Sooner or later, man will construct drones like this one not to serve him, not to cook for him, not to drive his car—nor will they become our masters, for that’s just the naive science fiction of crass filmmaking—but rather to worship us. There will be drones ready-made to be raped to keep the rapists busy, and others configured to resist. Configured with voices that scream and plead. We will beat them, and they will weep, and the drones’ owners will string them up on lampposts to flog and torture them. We’ll set fire to them, perhaps, as punishment for things they didn’t do. We’ll catch the smell of roasting flesh, pumped out of special compartments in their sides, and even better, we’ll be able to program them to beat us and turn us on. To rape us, perhaps, so we can sample the delicious agony of our orifices being violently abused, enjoy the strokes of a whip wielded across our backs by a mechanical arm, and then . . . then, we’ll shower and dress like civilized men and women, and walk the streets, toting our robot rapists in little bags.

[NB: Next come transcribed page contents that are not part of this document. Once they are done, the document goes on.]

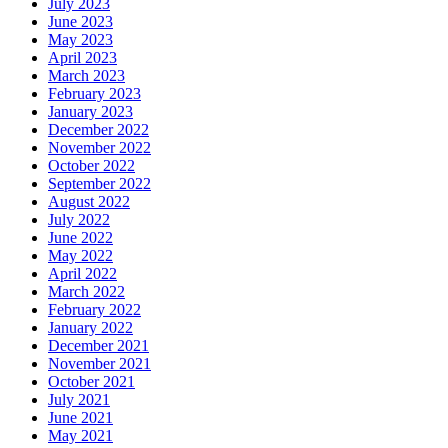
July 2023
June 2023
May 2023
April 2023
March 2023
February 2023
January 2023
December 2022
November 2022
October 2022
September 2022
August 2022
July 2022
June 2022
May 2022
April 2022
March 2022
February 2022
January 2022
December 2021
November 2021
October 2021
July 2021
June 2021
May 2021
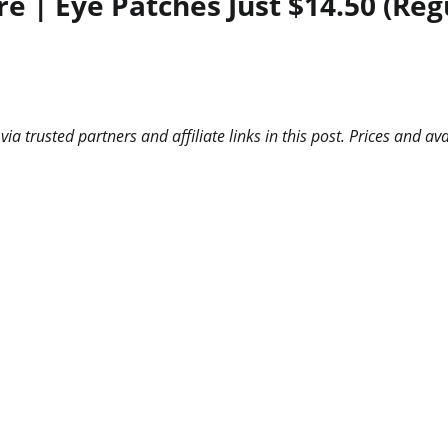
e | Eye Patches Just $14.50 (Reg
 trusted partners and affiliate links in this post. Prices and ava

6 p.m. The number of people on the street not less but more; likewise the number of occupation army drones i
n Ataba and Opera squares. The sheer quantity of checkpoints made it impossible to walk through Downtown, and so I crossed Opera Square in the direction of Gumhuriya Street on my way to Abdeen. The statue of Ibrahim Pasha was still disfigured—its head had been stolen at the start of the occupation—and if anything its lower half looked as if it was getting smaller by the day. They said people stole bits by night, would climb a ladder with a saw and cut. Tiring work, but the statue seemed to invite theft. Ibrahim Pasha pointing out at the horizon. We had cut off his head, and hand, and arm, and we wouldn’t stop until we’d done away with the whole thing, down to the horse’s hooves. We wouldn’t leave a single atom on that plinth.
A huge balloon bobbed over the statue, and midway up the rope that anchored it a gigantic advertising board was swaying in the wind. I couldn’t make it out at first, but looking closer I saw it was an advert for a television show. Tomorrow: Hope. Just reading the title told me everything I needed to know. Shows like this one had been common currency for at least twenty years, all of them talking about Hope and Tomorrow, Tomorrow and Hope, the Tomorrow that lies in Hope, or Hope in Tomorrow, and then the cycle would start over and we’d be back to a show about Hope and Tomorrow. Even after the death of Hope’s biggest huckster—the author of hundreds of books on self-help, positivity, and the like—from the inconceivably vicious double-whammy of AIDS and bone cancer, people still looked to Tomorrow with Hope. Which is why rapist drones were the solution.